4,539 posts, read 4,837,189 times
Reputation: 3481
Quote:
Originally Posted by jghorton View Post
We've lived in three different (upscale) condos over the past 13-years and, unlike some who feel compelled to warn against the 'horrors' of condo living, we've never had a problem --- and will likely stay in condo's for the duration.

As with any housing investment, one simply needs to exercise a little caution and common sense. (One probably has a greater chance of encountering an 'assessment size' expense in a SFH, since there are fewer folks 'minding the store.'

Check your online Property Tax Assessor's office for a record of sales turnover and prices in a particular condo. Check the Condo budget (particularly the 'Reserves') for major items such as paint, roof and driveways.

Is this on the beach in Ft. Lauderdale? --- Balconies are a big assessment item in beachfront condos; typically needing replacement about every 15-years (cantilever-type balconies).

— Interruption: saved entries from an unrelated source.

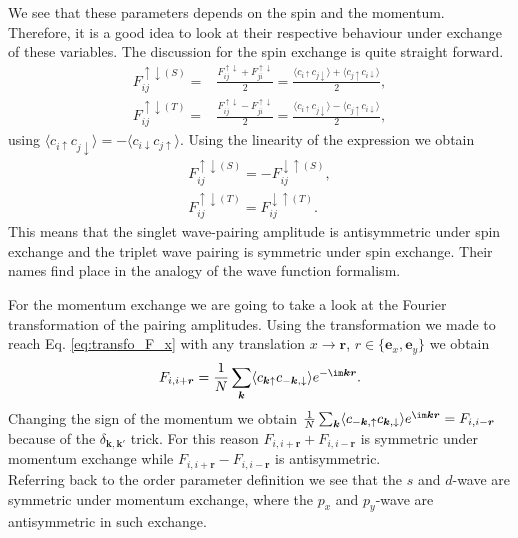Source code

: \documentclass[../main.tex]{subfile}
\begin{document}
We see that these parameters depends on the spin and the momentum. Therefore, it is a good idea to look at their respective
behaviour under exchange of these variables.
The discussion for the spin exchange is quite straight forward.
\begin{align*}
    F_{ij}^{\uparrow\downarrow(S)} =& \frac{F_{ij}^{\uparrow\downarrow} + F_{ji}^{\uparrow\downarrow}}{2} = \frac{\langle c_{i\uparrow}c_{j\downarrow}\rangle + \langle c_{j\uparrow}c_{i\downarrow}\rangle}{2},\\
    F_{ij}^{\uparrow\downarrow(T)} =& \frac{F_{ij}^{\uparrow\downarrow} - F_{ji}^{\uparrow\downarrow}}{2} = \frac{\langle c_{i\uparrow}c_{j\downarrow}\rangle - \langle c_{j\uparrow}c_{i\downarrow}\rangle}{2},
\end{align*}
using $\langle c_{i\uparrow}c_{j\downarrow}\rangle = -\langle c_{i\downarrow}c_{j\uparrow}\rangle$. Using the linearity of the expression we obtain
\begin{align*}
    F_{ij}^{\uparrow\downarrow(S)} = - F_{ij}^{\downarrow\uparrow(S)},\\
    F_{ij}^{\uparrow\downarrow(T)} = F_{ij}^{\downarrow\uparrow(T)}.
\end{align*}
This means that the singlet wave-pairing amplitude is antisymmetric under spin exchange and the triplet wave pairing is symmetric under spin exchange. Their names
find place in the analogy of the wave function formalism.

For the momentum exchange we are going to take a look at the Fourier transformation of the pairing amplitudes. Using the transformation we made to 
reach Eq. \ref{eq:transfo_F_x} with any translation $ x \rightarrow \bm{r}$, $r\in \{\bm{e}_x,\bm{e}_y\}$ we obtain
\begin{align*}
    F_{i,i+ \bm{r}} = \frac{1}{N} \sum_{\bm{k}} \langle c_{\bm{k}\uparrow} c_{-\bm{k},\downarrow}\rangle e^{-\im\bm{k}\bm{r}}.
\end{align*}
Changing the sign of the momentum we obtain  $\frac{1}{N} \sum_{\bm{k}} \langle c_{-\bm{k},\uparrow} c_{\bm{k},\downarrow}\rangle e^{\im\bm{k}\bm{r}} =  F_{i,i- \bm{r}}$
because of the $\delta_{\bm{k},\bm{k}'}$ trick. For this reason $F_{i,i+ \bm{r}} +  F_{i,i- \bm{r}}$ is symmetric under momentum exchange while $F_{i,i+ \bm{r}} -  F_{i,i- \bm{r}}$ is antisymmetric.\\
Referring back to the order parameter definition we see that the $s$ and $d$-wave are symmetric under momentum exchange, where the $p_x$ and $p_y$-wave are antisymmetric in such exchange.\\
\end{document}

Ask adjacent neighbors about the noise levels and HOA Board satisfaction. Also, what is the Condo rental policy? -- This can be a major issue! We stay away from any condo with less than a 6-month rental minimum. Otherwise, during tourist and snowbird season, you can find yourself living in a 'hotel', where nobody treate it like a 'home' or takes any sense of personal responsibility for taking care of anything.
or as in my buildings case the balconies and windows and doors and decks are all the owners responsibility. Some new owners did not read carefully and called us after buying to see if we could fix something. We also have owners responsible own HVAC and Water Heater.

Some condo buyers assume balconies are covered but in the offering plan any area for the Exclusive use of the owner of that unit is their responsibility. Most condos cover some of that.

Lido Beach Condos in Long Beach NY after Sandy hit it shows dangers of living in a high rise on the beach and what can happen when things go wrong. The raised maint around 500 a month per unit after sandy plus a one time 40K assessment!!!! Beach front is great, but you need a good board, good management agent and good insurance policy in place and trying your best to flood proof before the next Sandy

Long Beach NY oceanfront condo and a Florida condo the same thing could happen.